A produção da soja deixou de ser feita a partir da capina química, não sendo mais usada a pulverização costal, muito menos a enxada. Com o RR, os banhos de herbicida são feitos com aviões, um método mais rápido e muito mais poluente, atingindo rios, matas e todo o tipo de biodiversidade que estiver pelo caminho.
O agronegócio, de um modo geral, é extremamente perigoso para o meio ambiente, uma vez que sua atividade se dá como resultado de uma interação íntima com os recursos naturais mas, como uma indústria moderna, faz isso com baixíssimo zelo – o mínimo exigido, quando muito; e zero devoção. São devotos do capital. Os sucessivos desastres ambientais na Bacia do Rio Doce, provocados sobretudo pela Vale (que já foi do Rio Doce, mas que rapidamente trouxe ao nome o desapego do meio ambiente, excluindo este de vista), são bem simbólicos de como o grande capital se relaciona com a natureza e com seus trabalhadores. Absoluto descaso. Tudo em nome do lucro aos acionistas
E, se não for para plantar soja ou criar gado, por que há tanto desmatamento? O aumento do território plantado já avança sobre biomas como a Amazônia e o Cerrado há anos. Para que a soja seja plantada, algo precisa sair do lugar: a floresta.

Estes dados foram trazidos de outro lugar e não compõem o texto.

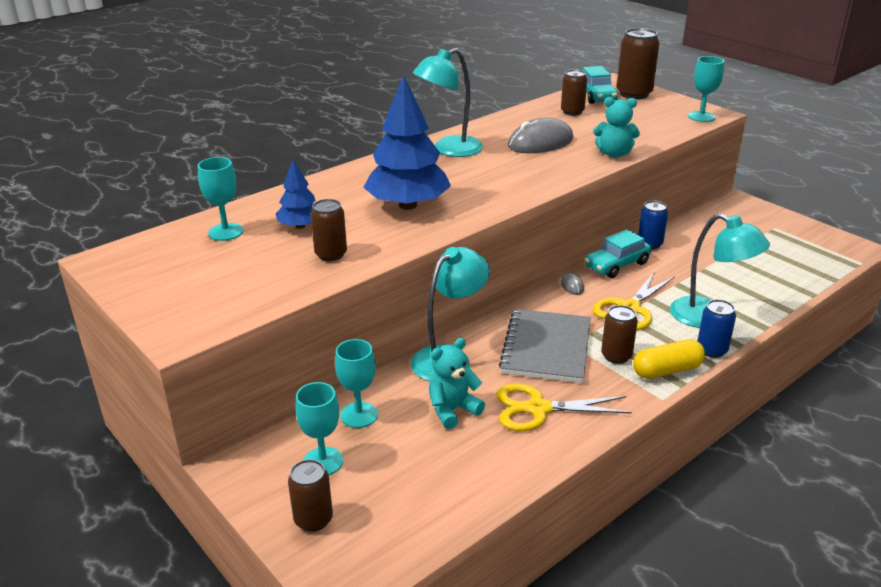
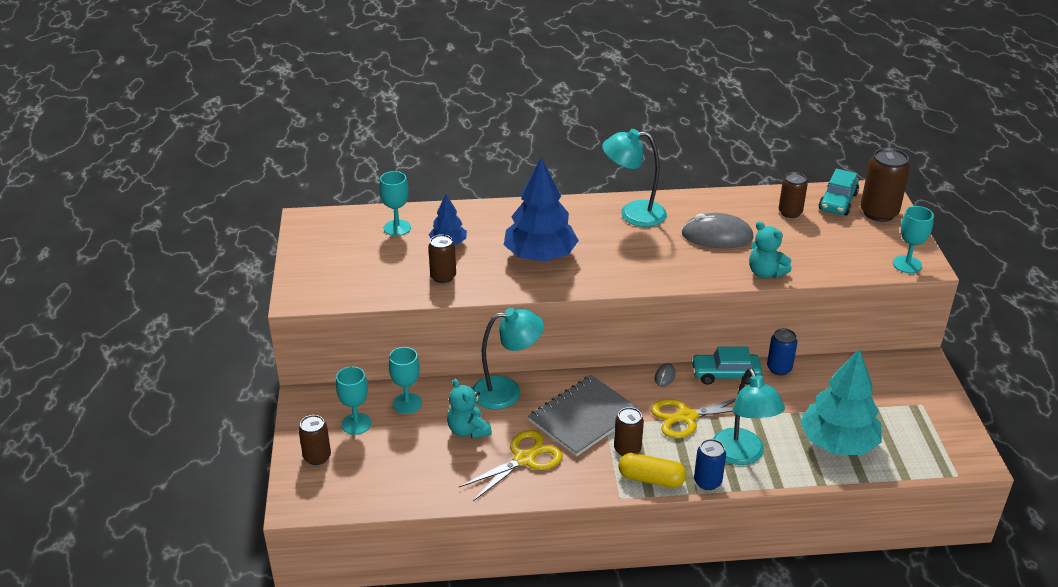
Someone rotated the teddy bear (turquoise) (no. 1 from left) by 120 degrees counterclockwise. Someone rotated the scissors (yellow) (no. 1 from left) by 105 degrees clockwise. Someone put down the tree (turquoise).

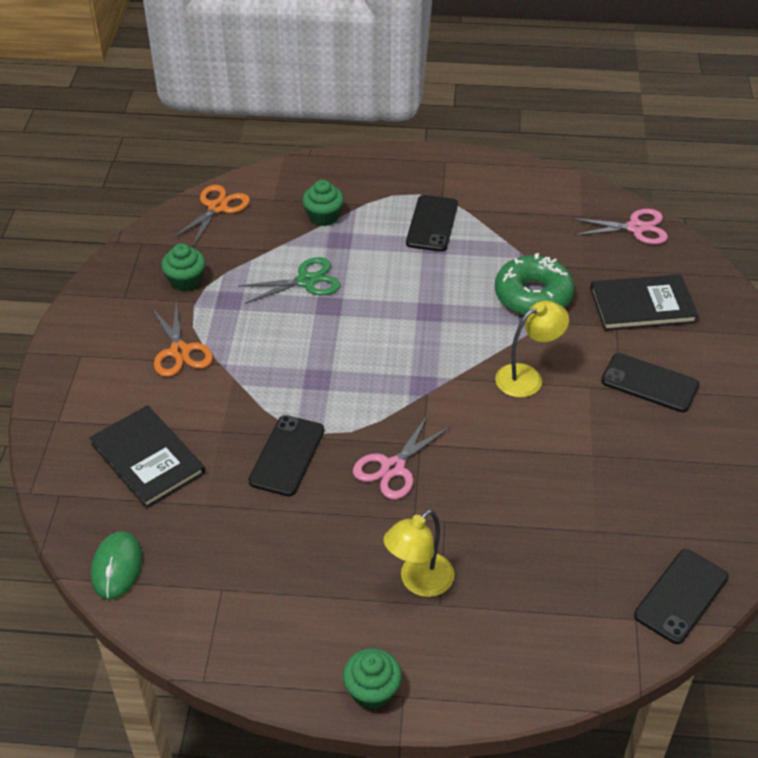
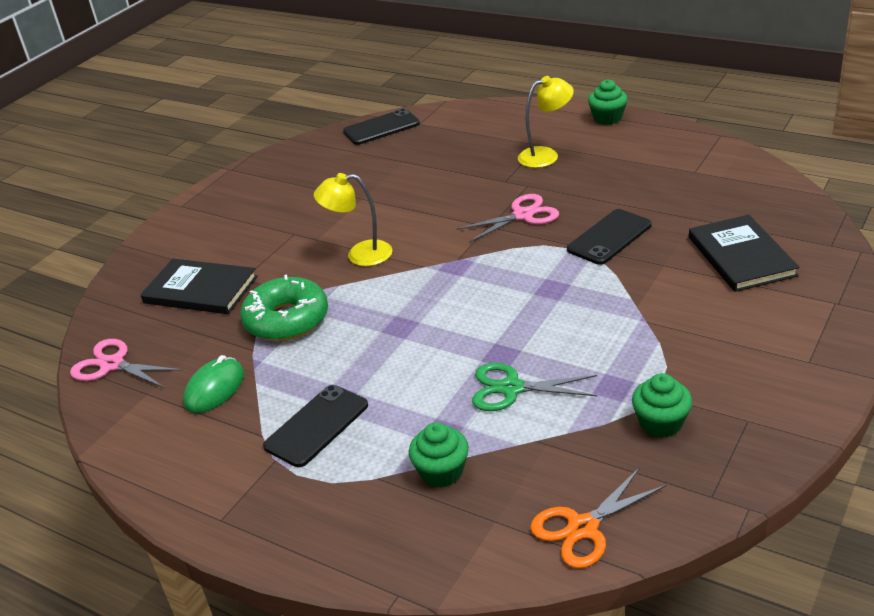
Someone carried the mouse (green). Someone took away the scissors (orange) (no. 1 from left). Someone took away the phone (black) (no. 3 from left).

Ao invés de diminuir, o financiamento de commodities associados ao desmatamento aumentou 40% desde a assinatura do Acordo de Paris em 2015, segundo um levantamento da Forest and Finance. O Banco do Brasil é o maior credor de empresas com risco de desmatamento e, desde 2016, foi responsável por financiar US$30 bilhões, sobretudo para produção de soja e pecuária.
Como os alimentos orgânicos burlam o dólar?
No Brasil, o mercado de orgânicos ainda é pequeno e muitas vezes desvalorizado pelos consumidores, que nem sempre têm informação suficiente sobre o assunto, como explica Ricardo.
Quem mora na cidade não vê o que acontece no campo e, na correria do dia-a-dia, via de regra também não lê sobre. Isso afeta a precificação na medida em que a gente vive um esforço constante para conscientização, para trazer mais gente para esse mundo. Nesse sentido também o esforço para reduzir ao máximo o preço para o consumidor final
Já João Pimenta, produtor orgânico, aponta que um aumento de preços pode acabar afastando ainda mais os consumidores.
“A agricultura orgânica não aumentou o preço. Se nós aumentarmos, não conseguimos vender, então, acabamos optando por deixar de ganhar e continuar vendendo pelo mesmo preço”, diz.
Seu medo é que o movimento de busca por alimentação saudável (que aumentou o consumo dos orgânicos na pandemia) não seja suficiente para manter as vendas.
“Já percebi que está caindo e que as pessoas estão tendo dificuldade em manter o padrão de alimentação que tinham. Porque não é só a alimentação, se a inflação aumenta os outros produtos, a pessoa terá que cortar de algum jeito e sabemos que o mercado de orgânicos vai se impactar com isso”, lamenta o produtor.
A agricultura orgânica demanda menos insumos externos do que a convencional, mas ainda assim esses insumos existem e são necessários para o plantio. O setor acaba trabalhando com margens de lucro baixas para conseguir viabilizar a conscientização do público.
A variação do dólar ainda impacta o preço final do produto, entretanto este impacto é significativamente menor do que nos alimentos produzidos pelo agronegócio. “Vejo que os produtores e nós, assim como alguns outros revendedores, muitas vezes formamos os preços baseado nos custos e é comum mantermos o lucro como apenas o mínimo necessário para se manter, sobreviver, pagar as contas mesmo”, finaliza Ricardo.